La Solidaridad volvió a llenar el Jovellanos de barrio, cultura y compromiso

Anoche, el Teatro Jovellanos no fue solo un escenario: fue un punto de encuentro. Un lugar donde la música, el humor y las actuaciones se pusieron al servicio de una causa mayor, recordándonos que cuando Gijón se une, pasan cosas hermosas. La Federación de Asociaciones Vecinales de Gijón celebró una nueva edición del Festival Solidaridad, una gala que nació desde el movimiento vecinal y que, año tras año, demuestra que la ciudad tiene un corazón enorme cuando se organiza desde abajo, desde los barrios.
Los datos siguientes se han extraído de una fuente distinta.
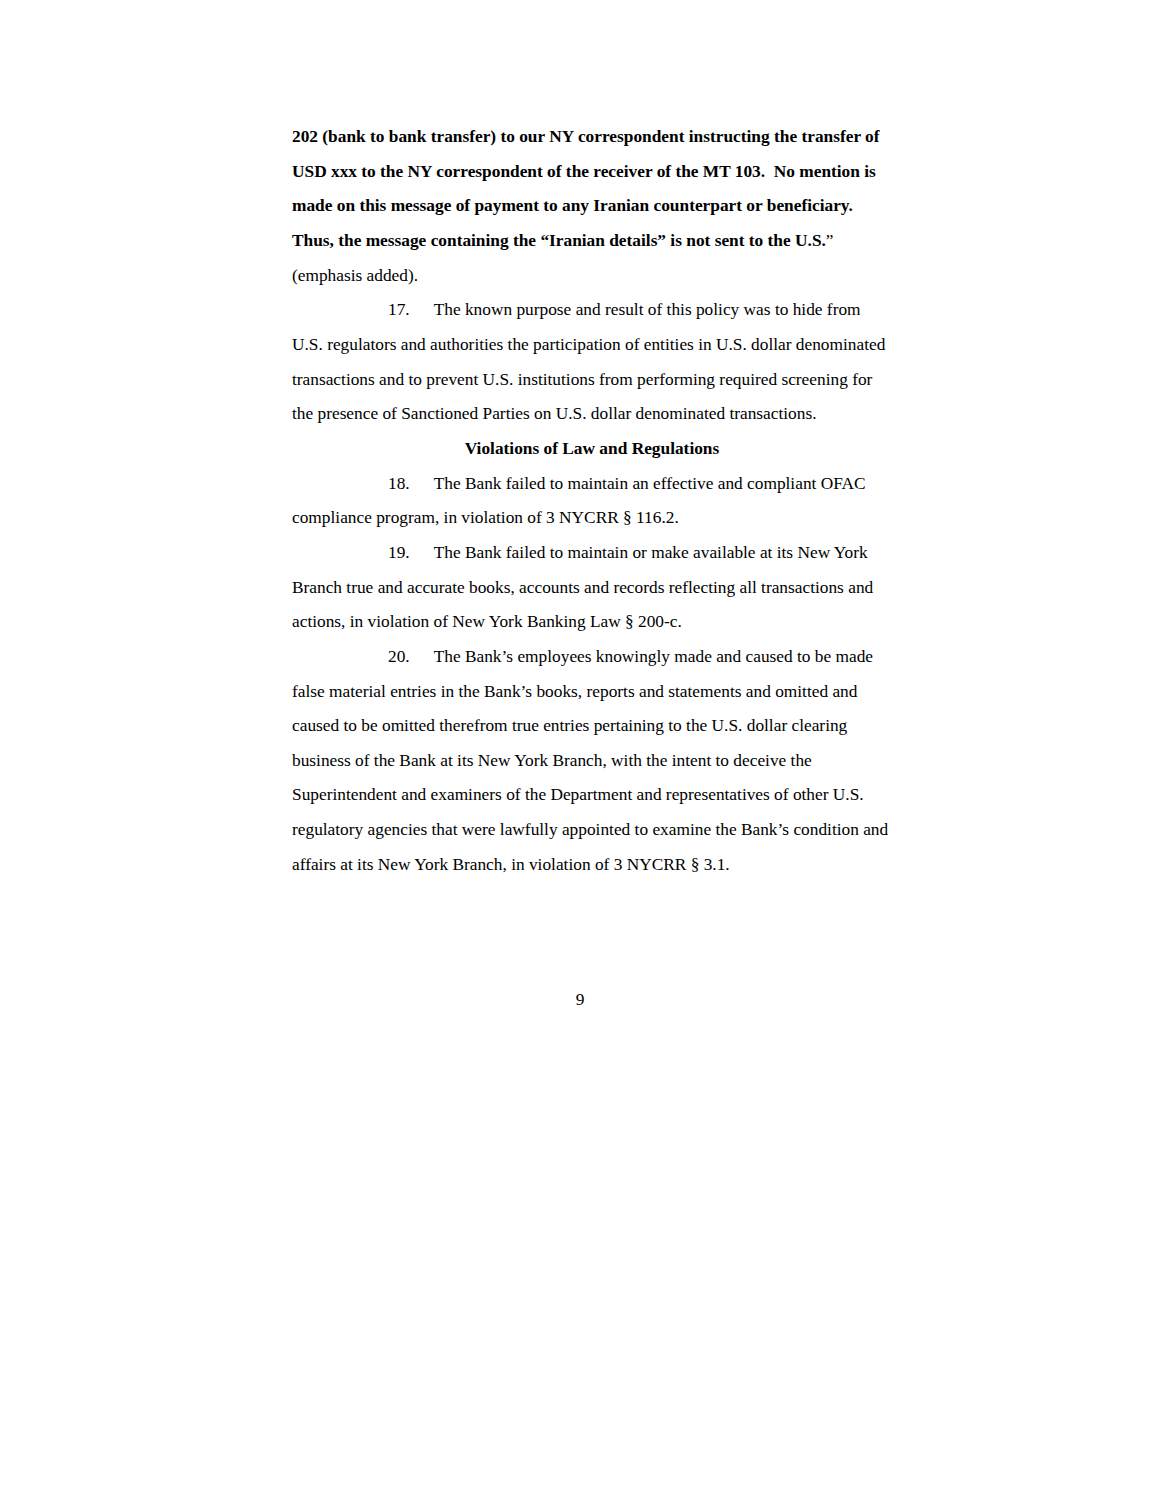202 (bank to bank transfer) to our NY correspondent instructing the transfer of USD xxx to the NY correspondent of the receiver of the MT 103. No mention is made on this message of payment to any Iranian counterpart or beneficiary. Thus, the message containing the “Iranian details” is not sent to the U.S.” (emphasis added).
17. The known purpose and result of this policy was to hide from U.S. regulators and authorities the participation of entities in U.S. dollar denominated transactions and to prevent U.S. institutions from performing required screening for the presence of Sanctioned Parties on U.S. dollar denominated transactions.
Violations of Law and Regulations
18. The Bank failed to maintain an effective and compliant OFAC compliance program, in violation of 3 NYCRR § 116.2.
19. The Bank failed to maintain or make available at its New York Branch true and accurate books, accounts and records reflecting all transactions and actions, in violation of New York Banking Law § 200-c.
20. The Bank’s employees knowingly made and caused to be made false material entries in the Bank’s books, reports and statements and omitted and caused to be omitted therefrom true entries pertaining to the U.S. dollar clearing business of the Bank at its New York Branch, with the intent to deceive the Superintendent and examiners of the Department and representatives of other U.S. regulatory agencies that were lawfully appointed to examine the Bank’s condition and affairs at its New York Branch, in violation of 3 NYCRR § 3.1.
9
El público respondió con esa calidez que solo se consigue cuando lo que ocurre sobre las tablas es auténtico. Y lo fue, porque este festival no se sostiene únicamente con luces y programación: se sostiene con horas de preparación, coordinación, llamadas, reuniones y trabajo silencioso. El que no se ve, pero hace posible que todo salga bien. La FAV, junto con sus asociaciones, volvió a demostrar que la solidaridad no es un lema: es una forma de hacer ciudad.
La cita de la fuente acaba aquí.